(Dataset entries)
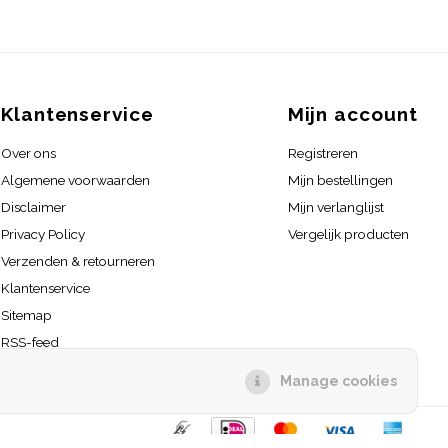
Klantenservice
Mijn account
Over ons
Registreren
Algemene voorwaarden
Mijn bestellingen
Disclaimer
Mijn verlanglijst
Privacy Policy
Vergelijk producten
Verzenden & retourneren
Klantenservice
Sitemap
RSS-feed
Manage cookies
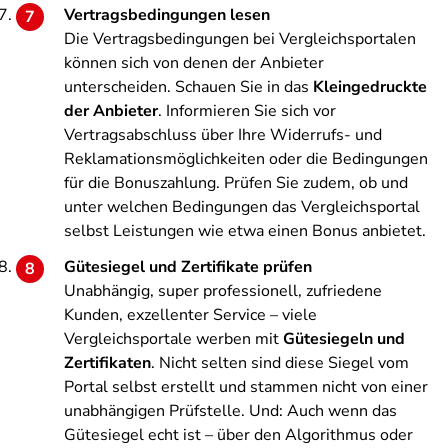
Vertragsbedingungen lesen
Die Vertragsbedingungen bei Vergleichsportalen
können sich von denen der Anbieter
unterscheiden. Schauen Sie in das
Kleingedruckte
der Anbieter
. Informieren Sie sich vor
Vertragsabschluss über Ihre Widerrufs- und
Reklamationsmöglichkeiten oder die Bedingungen
für die Bonuszahlung. Prüfen Sie zudem, ob und
unter welchen Bedingungen das Vergleichsportal
selbst Leistungen wie etwa einen Bonus anbietet.
Gütesiegel und Zertifikate prüfen
Unabhängig, super professionell, zufriedene
Kunden, exzellenter Service – viele
Vergleichsportale werben mit
Gütesiegeln und
Zertifikaten
. Nicht selten sind diese Siegel vom
Portal selbst erstellt und stammen nicht von einer
unabhängigen Prüfstelle. Und: Auch wenn das
Gütesiegel echt ist – über den Algorithmus oder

- WHAT THE TASK ASKS -
Without the images, write out all of the records exactly.

- RESPONSE BELOW -
Klantenservice
Mijn account
Over ons
Registreren
Algemene voorwaarden
Mijn bestellingen
Disclaimer
Mijn verlanglijst
Privacy Policy
Vergelijk producten
Verzenden & retourneren
Klantenservice
Sitemap
RSS-feed
Manage cookies
Vertragsbedingungen lesen
Die Vertragsbedingungen bei Vergleichsportalen
können sich von denen der Anbieter
unterscheiden. Schauen Sie in das
Kleingedruckte
der Anbieter
. Informieren Sie sich vor
Vertragsabschluss über Ihre Widerrufs- und
Reklamationsmöglichkeiten oder die Bedingungen
für die Bonuszahlung. Prüfen Sie zudem, ob und
unter welchen Bedingungen das Vergleichsportal
selbst Leistungen wie etwa einen Bonus anbietet.
Gütesiegel und Zertifikate prüfen
Unabhängig, super professionell, zufriedene
Kunden, exzellenter Service – viele
Vergleichsportale werben mit
Gütesiegeln und
Zertifikaten
. Nicht selten sind diese Siegel vom
Portal selbst erstellt und stammen nicht von einer
unabhängigen Prüfstelle. Und: Auch wenn das
Gütesiegel echt ist – über den Algorithmus oder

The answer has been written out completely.